With respect to the pandemic’s effect on employment law, many employers were faced with having to do temporary layoffs even though their employment contracts did not actually give them the right to do so. However faced with the financial realities of having to pay employees without the usual revenue coming in, many companies did not have a viable option other than to do temporary layoffs or reduce employee salaries across the board until things returned to normal. This resulted in the de facto constructive dismissal of those employees. However, many employees have not necessarily pursued that legal remedy because they are faced with the reality of wanting to return to their jobs when possible; if possible that is. As we wait for the economy to slowly reopen and see how many companies are left standing, it is likely that those employees that do not get recalled will be contacting lawyers to see what their legal options are. The employer’s in turn could be facing numerous lawsuits from employees claiming constructive dismissal. You can be sure that employment lawyers will be adding a temporary layoff clause to all new employment contracts. In the past, these types of clauses were mostly only seen in collective bargaining agreements.
With respect to the pandemic’s effect on commercial tenants and landlords, they too have been hit hard. Some tenants were forced to close because they were not considered an essential service, yet they were still obligated to pay rent on their leased premises. In some cases, the landlords have been accommodating and offered to defer rent to a later date, but this is not really a viable option for many commercial tenants because their revenues will likely be drastically reduced once they are able to reopen, while their debt increased because there are now rental arrears owing. Some commercial landlords have used this as an opportunity to evict commercial tenants so that the landlord can try to re-lease the premises for a higher price or a better tenant. But will that really happen?
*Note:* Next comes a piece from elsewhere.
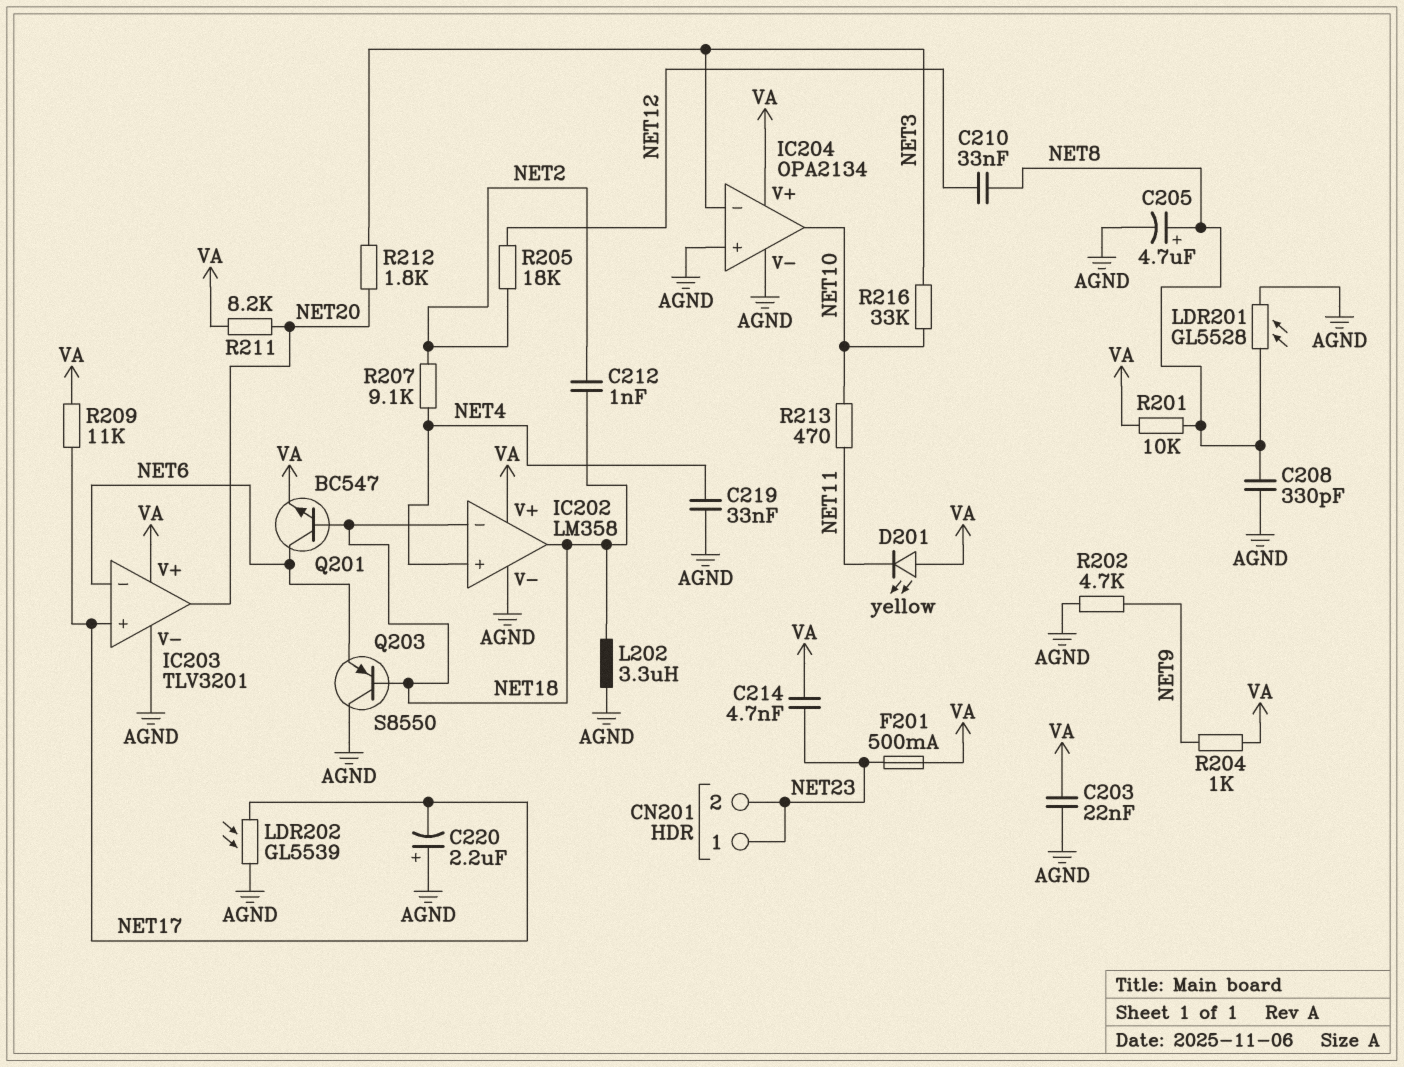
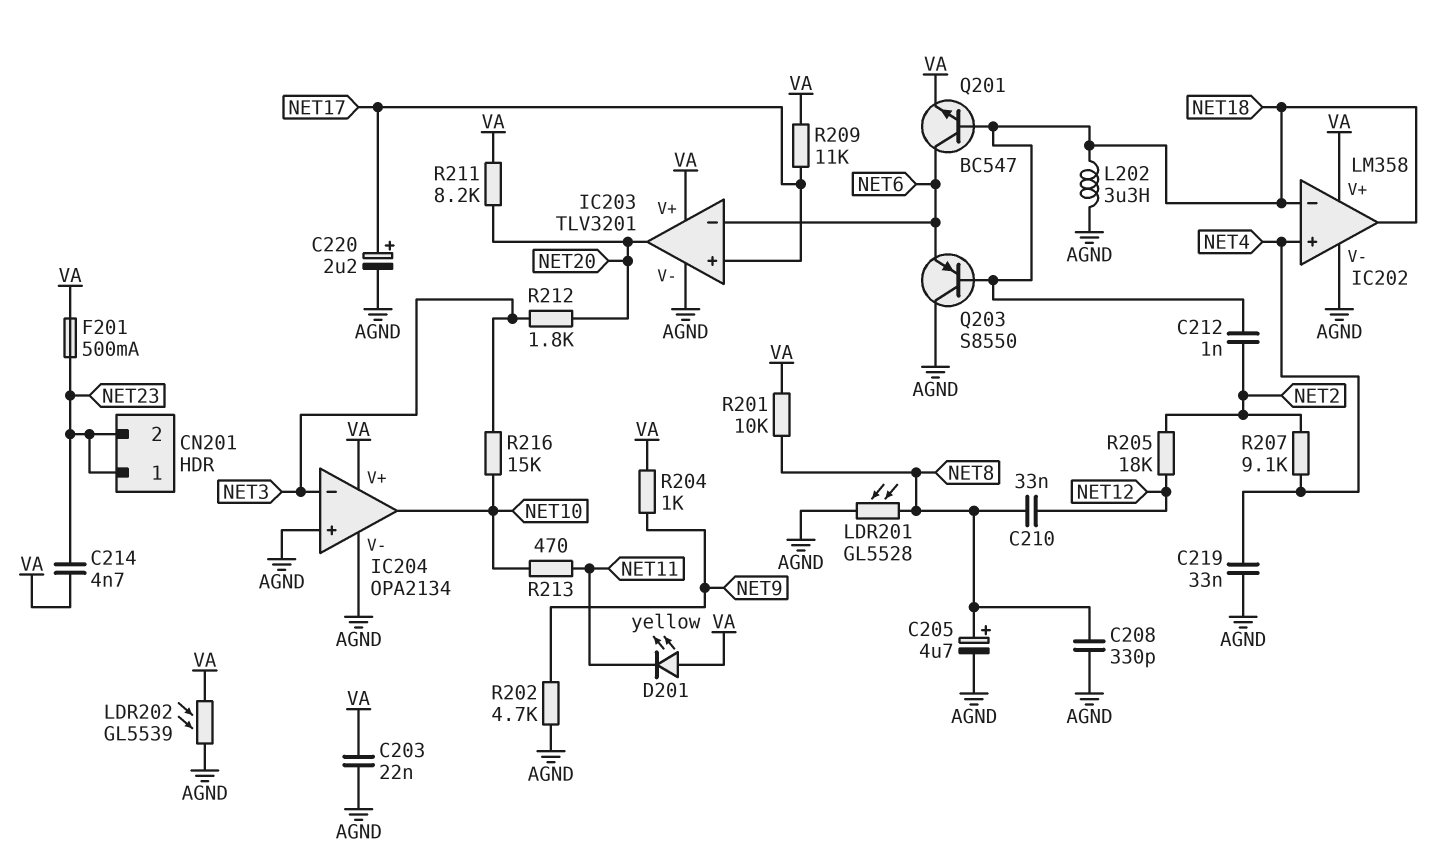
C220: 2.2uF (plus AGND, minus NET17) -> 2.2uF (plus NET17, minus AGND)
LDR202: GL5539 (AGND, NET17) -> GL5539 (AGND, VA)
R216: 33k (NET3, NET10) -> 15k (NET3, NET10)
We do not really know at this point whether empty premises will remain empty or what the demand will be to lease empty premises. I suspect that there will be a lot of lawsuits coming out of this. A commercial landlord should think twice about evicting businesses that are unable to pay rent at this time because they could be facing empty premises for the foreseeable future.
I have been providing legal advice to many commercial landlords and businesses during this unprecedented and uncertain time.